Vou-te confidenciar uma coisa: eu não queria ter uma casa como a da Carolina Patrocínio
Carlos, a colecção é, no geral, bastante interessante
Eu sei que é a resposta cristã. O Leibniz é que deu umas respostas interessantes sobre esse assunto. Apesar disso prefiro o Voltaire.
Eu queria era soltar o gajo do filme Shining, de machado em punho, na casa da Patrocínio!
E qual e' a resposta crista para as cadeias alimentares? ;)
Miguel
o calor hoje apertou por aqui... :)
Manuel, fazes muitíssimo bem: deve preferir-se sempre o Voltaire; quanto à Patrocínio tb. não é caso para tanto, digo eu.
Miguel anónimo, explique-se sff.
CristinaGs, calor, caipirinhas, caipirinhas, calor... et ainsi de suite... até ao Voltaire (falo virtualmente por mim)
:) eu voto nas caipirinhas e no calor
Essa colecção da Gradiva vem directamente de um neo-pragmatismo made in USA que costuma ser muito eficiente a criar cortinas de fumo. Na aparente abertura de horizontes esconde-se muitas vezes, mesmo quando usam a dialéctica argumento / contra-argumento (só dois???), uma linha de simplificação que por questões editoriais (esses livros são normalmente escritos para o americano médio) omite todas as aporias que estão necessariamente ligadas ao pensamento filosófico.
Não me interpretem mal, ou melhor, façam-no se quiserem: é melhor ler esses livros do que nada, é até melhor lê-los a eles do que a alguns mais próximos do estilo académico, mas devemos fazê-los com um espírito céptico muito avivado.

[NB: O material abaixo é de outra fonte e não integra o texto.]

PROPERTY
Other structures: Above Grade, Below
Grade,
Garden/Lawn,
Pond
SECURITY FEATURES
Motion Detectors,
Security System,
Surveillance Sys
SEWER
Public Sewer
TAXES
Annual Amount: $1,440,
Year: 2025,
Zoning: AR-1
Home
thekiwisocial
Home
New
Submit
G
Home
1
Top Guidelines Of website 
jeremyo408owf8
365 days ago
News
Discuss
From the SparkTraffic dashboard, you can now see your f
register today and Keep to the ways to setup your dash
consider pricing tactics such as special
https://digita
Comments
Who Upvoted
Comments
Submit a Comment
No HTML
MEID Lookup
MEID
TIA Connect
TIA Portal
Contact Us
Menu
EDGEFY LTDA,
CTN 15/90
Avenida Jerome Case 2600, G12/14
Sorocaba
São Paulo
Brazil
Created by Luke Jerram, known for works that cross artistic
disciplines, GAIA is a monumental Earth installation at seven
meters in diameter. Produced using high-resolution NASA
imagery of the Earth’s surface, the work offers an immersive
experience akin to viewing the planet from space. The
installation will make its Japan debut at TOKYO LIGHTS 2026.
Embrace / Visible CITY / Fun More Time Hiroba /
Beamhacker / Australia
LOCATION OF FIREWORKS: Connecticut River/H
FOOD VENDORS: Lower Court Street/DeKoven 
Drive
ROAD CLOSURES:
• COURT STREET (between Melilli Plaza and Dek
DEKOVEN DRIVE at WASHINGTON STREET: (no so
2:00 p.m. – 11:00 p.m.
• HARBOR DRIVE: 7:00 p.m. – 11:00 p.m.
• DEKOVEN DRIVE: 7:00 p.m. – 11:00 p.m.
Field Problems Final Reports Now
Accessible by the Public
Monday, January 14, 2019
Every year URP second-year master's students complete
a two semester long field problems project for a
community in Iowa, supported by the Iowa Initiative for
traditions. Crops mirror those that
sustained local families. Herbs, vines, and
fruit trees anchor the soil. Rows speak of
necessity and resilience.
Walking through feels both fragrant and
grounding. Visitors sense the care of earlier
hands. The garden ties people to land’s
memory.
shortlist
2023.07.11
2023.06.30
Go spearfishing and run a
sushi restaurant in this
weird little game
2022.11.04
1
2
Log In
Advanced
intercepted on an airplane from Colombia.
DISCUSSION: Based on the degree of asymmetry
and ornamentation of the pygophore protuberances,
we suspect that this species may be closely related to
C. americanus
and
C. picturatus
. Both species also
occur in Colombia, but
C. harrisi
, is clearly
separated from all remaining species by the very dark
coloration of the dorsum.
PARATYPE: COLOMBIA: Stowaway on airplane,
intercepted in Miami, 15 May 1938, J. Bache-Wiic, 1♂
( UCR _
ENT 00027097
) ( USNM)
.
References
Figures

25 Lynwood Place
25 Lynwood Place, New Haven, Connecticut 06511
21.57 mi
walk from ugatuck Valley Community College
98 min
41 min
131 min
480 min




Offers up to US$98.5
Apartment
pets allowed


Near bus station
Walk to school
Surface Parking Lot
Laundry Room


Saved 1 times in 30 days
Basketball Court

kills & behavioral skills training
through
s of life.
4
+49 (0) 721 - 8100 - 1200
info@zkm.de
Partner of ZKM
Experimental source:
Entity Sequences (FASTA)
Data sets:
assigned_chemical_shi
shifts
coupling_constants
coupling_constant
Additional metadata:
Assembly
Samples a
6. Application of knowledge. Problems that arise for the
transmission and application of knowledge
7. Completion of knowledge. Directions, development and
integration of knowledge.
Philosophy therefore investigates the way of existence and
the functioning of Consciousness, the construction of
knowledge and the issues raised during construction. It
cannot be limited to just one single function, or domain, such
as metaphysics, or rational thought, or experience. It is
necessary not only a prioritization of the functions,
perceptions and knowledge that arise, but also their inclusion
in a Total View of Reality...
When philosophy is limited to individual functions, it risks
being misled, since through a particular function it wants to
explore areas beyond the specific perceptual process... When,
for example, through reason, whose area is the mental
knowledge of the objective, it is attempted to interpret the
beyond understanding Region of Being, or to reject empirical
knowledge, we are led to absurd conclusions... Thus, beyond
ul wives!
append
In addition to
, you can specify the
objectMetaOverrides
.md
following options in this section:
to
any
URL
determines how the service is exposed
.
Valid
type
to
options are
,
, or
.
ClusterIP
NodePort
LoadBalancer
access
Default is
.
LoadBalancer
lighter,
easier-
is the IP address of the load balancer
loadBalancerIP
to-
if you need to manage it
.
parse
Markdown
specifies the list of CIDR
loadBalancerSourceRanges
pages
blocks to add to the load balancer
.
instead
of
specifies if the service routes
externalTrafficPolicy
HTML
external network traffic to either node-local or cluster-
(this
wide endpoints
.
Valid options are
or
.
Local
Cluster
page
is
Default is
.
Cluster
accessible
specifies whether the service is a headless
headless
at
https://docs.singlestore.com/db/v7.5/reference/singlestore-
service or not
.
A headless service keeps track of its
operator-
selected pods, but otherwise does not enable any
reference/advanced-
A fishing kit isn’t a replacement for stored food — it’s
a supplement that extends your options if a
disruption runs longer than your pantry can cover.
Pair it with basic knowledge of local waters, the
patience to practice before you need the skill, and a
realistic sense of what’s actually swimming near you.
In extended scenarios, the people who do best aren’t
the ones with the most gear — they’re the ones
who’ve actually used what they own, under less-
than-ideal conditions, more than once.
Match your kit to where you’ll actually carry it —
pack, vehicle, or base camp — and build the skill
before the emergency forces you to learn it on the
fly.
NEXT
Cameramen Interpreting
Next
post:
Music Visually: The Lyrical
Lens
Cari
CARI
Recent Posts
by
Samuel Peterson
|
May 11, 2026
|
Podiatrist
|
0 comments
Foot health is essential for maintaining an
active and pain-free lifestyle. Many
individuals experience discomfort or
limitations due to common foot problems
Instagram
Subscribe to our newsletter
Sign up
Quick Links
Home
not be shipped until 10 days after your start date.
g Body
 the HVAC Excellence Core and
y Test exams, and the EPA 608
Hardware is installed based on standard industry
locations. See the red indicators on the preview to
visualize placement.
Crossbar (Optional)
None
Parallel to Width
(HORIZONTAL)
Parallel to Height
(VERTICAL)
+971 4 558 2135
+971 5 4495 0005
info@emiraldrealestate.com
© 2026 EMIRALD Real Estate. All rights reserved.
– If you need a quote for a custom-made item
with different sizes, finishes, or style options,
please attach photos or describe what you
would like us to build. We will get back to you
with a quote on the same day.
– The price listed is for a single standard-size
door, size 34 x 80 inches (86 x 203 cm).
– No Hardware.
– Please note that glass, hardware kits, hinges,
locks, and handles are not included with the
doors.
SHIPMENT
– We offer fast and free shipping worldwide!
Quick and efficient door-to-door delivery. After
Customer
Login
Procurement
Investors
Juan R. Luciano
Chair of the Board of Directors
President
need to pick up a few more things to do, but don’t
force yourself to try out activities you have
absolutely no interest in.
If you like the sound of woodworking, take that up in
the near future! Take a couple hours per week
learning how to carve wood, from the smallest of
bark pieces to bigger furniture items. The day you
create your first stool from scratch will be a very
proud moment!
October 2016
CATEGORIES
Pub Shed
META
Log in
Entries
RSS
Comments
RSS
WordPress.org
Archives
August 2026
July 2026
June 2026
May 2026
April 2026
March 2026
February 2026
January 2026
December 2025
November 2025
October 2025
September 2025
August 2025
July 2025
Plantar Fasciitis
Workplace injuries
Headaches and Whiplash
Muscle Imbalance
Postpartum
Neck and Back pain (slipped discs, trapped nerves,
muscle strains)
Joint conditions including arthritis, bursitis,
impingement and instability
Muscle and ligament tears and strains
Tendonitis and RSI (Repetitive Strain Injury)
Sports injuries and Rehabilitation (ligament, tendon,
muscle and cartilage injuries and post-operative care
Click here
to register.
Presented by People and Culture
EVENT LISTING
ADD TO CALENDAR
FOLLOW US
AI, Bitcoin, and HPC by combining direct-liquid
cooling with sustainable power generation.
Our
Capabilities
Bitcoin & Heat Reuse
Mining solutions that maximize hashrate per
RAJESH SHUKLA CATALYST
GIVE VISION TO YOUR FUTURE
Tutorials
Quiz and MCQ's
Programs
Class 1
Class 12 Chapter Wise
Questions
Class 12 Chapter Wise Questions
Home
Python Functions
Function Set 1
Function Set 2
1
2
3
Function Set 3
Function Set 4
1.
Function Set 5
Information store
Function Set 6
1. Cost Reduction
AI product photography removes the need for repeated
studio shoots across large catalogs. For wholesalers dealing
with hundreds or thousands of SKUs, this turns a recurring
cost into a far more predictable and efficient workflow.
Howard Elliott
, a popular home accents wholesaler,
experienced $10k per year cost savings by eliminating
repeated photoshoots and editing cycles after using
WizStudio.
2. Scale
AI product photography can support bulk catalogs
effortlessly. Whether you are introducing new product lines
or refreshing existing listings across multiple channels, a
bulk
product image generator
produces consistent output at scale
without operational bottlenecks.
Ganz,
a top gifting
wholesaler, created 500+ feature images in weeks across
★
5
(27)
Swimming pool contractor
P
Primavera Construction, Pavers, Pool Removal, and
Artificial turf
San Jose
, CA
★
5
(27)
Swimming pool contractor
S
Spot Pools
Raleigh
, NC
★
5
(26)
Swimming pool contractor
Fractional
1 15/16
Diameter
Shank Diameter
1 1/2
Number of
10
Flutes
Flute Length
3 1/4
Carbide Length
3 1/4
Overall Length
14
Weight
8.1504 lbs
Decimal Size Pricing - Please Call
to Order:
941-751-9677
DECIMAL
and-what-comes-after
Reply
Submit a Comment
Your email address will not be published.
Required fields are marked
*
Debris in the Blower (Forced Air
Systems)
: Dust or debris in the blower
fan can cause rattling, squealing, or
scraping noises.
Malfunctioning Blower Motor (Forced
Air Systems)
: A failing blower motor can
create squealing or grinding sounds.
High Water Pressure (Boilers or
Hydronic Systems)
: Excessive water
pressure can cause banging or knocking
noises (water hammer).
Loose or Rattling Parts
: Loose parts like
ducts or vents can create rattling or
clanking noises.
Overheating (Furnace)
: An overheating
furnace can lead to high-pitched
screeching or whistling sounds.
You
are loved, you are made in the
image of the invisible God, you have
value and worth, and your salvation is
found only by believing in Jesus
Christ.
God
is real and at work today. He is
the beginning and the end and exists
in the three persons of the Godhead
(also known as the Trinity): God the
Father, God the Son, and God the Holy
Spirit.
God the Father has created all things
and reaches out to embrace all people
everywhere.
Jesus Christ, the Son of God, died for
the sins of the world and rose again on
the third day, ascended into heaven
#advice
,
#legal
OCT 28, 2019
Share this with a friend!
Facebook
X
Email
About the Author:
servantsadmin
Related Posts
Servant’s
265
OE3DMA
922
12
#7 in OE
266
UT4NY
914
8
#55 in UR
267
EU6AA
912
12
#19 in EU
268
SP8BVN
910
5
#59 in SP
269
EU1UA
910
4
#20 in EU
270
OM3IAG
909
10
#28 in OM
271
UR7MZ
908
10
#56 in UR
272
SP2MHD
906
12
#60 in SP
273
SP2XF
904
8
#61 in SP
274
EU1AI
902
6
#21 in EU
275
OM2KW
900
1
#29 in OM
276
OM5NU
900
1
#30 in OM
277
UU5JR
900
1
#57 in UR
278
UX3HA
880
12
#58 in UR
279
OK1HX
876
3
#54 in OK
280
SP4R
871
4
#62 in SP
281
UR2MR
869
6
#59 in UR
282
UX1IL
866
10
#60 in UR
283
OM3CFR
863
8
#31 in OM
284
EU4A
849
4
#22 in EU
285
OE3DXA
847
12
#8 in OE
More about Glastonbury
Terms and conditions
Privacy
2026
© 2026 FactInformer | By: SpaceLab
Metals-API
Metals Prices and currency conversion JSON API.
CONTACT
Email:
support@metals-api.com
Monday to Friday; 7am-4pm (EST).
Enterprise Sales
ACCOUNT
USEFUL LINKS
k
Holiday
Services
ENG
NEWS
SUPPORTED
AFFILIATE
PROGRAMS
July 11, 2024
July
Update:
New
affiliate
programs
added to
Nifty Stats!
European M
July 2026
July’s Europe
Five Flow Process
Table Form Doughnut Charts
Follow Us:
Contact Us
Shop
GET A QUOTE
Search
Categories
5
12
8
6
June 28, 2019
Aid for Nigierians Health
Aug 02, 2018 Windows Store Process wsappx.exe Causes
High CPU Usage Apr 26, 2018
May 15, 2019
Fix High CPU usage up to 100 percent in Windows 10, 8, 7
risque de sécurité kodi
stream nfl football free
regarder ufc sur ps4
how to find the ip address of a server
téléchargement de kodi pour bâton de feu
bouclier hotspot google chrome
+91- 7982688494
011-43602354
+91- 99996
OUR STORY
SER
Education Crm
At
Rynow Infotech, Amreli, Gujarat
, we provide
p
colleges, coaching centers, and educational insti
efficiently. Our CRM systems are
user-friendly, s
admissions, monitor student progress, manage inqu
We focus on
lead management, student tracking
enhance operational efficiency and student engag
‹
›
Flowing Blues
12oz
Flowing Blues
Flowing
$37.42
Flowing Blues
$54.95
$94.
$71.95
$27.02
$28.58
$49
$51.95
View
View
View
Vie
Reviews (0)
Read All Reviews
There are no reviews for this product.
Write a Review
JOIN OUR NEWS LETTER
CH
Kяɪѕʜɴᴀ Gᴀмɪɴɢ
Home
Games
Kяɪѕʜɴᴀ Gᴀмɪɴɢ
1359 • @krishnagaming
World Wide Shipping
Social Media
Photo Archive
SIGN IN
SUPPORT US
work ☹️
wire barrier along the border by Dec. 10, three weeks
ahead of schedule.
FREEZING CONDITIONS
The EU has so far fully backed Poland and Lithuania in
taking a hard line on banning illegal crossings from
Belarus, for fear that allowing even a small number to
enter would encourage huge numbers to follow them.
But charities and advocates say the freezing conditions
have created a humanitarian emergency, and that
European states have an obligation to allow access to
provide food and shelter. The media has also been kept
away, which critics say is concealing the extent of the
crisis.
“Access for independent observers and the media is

Como e' que um Deus bondoso e omnipotente criou um mundo em que os grandes comem os pequenos? (as cadeias alimentares).
Miguel
Dionisio, como terá notado, eu utilizei a palavra manual. E estamos aqui a falar de um livro de divulgação. Que não é dirigido a um público especializado. Dado que a filosofia nos liceus passou a ignorar praticamente os autores, o que aqui sublinho é que, mesmo no âmbito de uma opção que é discutível, pode certamente fazer-se melhor do que algumas 'introduções' que conheço. Mesmo se, por mim, ficasse pelos gregos e pelo sócrates, e já teriam os jovens pano para mangas...
Miguel anónimo, esse tema é referido no livro. Mas de um ponto de vista cristão não sei responder-lhe. Deve ter alguma coisa que ver, suponho, com só o homem ter sido criado à imagem de deus.